The screen 4.08.00 exploit remains a staple in exam environments like and PNPT . Because Screen is often installed by default on older exam boxes, students learn this vector as part of their privilege escalation methodology.
: Upgrade to GNU Screen 4.08.01 or later, where these specific memory handling issues are patched. Permissions : Remove the SUID bit from the Screen binary ( chmod u-s /usr/bin/screen ) if multi-user session attachment is not required. Monitoring
She whispered to the empty terminal: "Thank you, 4.08.00." screen 4.08.00 exploit
[screen is terminating]
: A malicious shared library or a specifically formatted configuration file is created. Often, this involves creating a file in /etc/ld.so.preload or hijacking a library path. Triggering the Bug The screen 4
GNU Screen version 4.08.00 contains a significant local privilege escalation (LPE) vulnerability, specifically a Sudo Message 111 (SM111)
Removing the setuid bit meant that screen ran with the user’s permissions, not root. However, this also broke some advanced features like multi-user screen sessions and hard status lines. Still, it was considered an acceptable trade-off for security. Permissions : Remove the SUID bit from the
The exploit serves as a textbook case study for why setuid binaries are dangerous. It is frequently cited in CVE analysis training and secure coding workshops.

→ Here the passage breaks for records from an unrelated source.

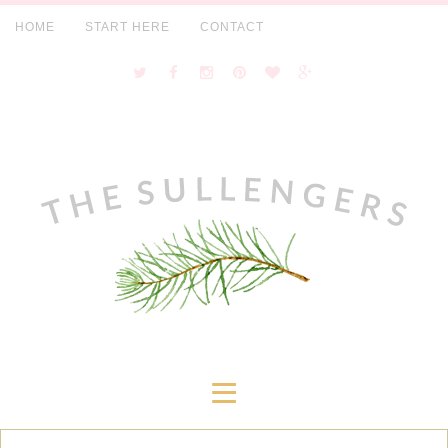
HOME
START HERE
CONTACT
≡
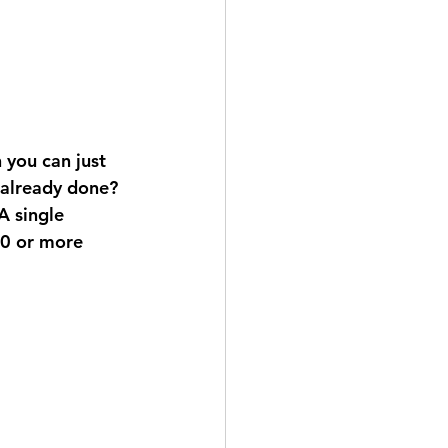
you can just 
 already done? 
A single 
00 or more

"To whoever finds this: I left the throttle valves on the anchor station unlocked. If you send the command 'THROTTLE_SEQUENCE 0' from this socket, the elevator counterweights will drop into the Nematode's primary processing cluster. It's buried under what was Chicago. It'll feel like a magnitude 9 earthquake. It won't kill the Nematode, but it'll fracture its neural core for 4.2 seconds. Long enough to run a hard shutdown script from orbit. The script is in the next file. Don't use it unless you're sure. You'll destroy the anchor station. The elevator will go limp. We'll all fall. But the Nematode will die."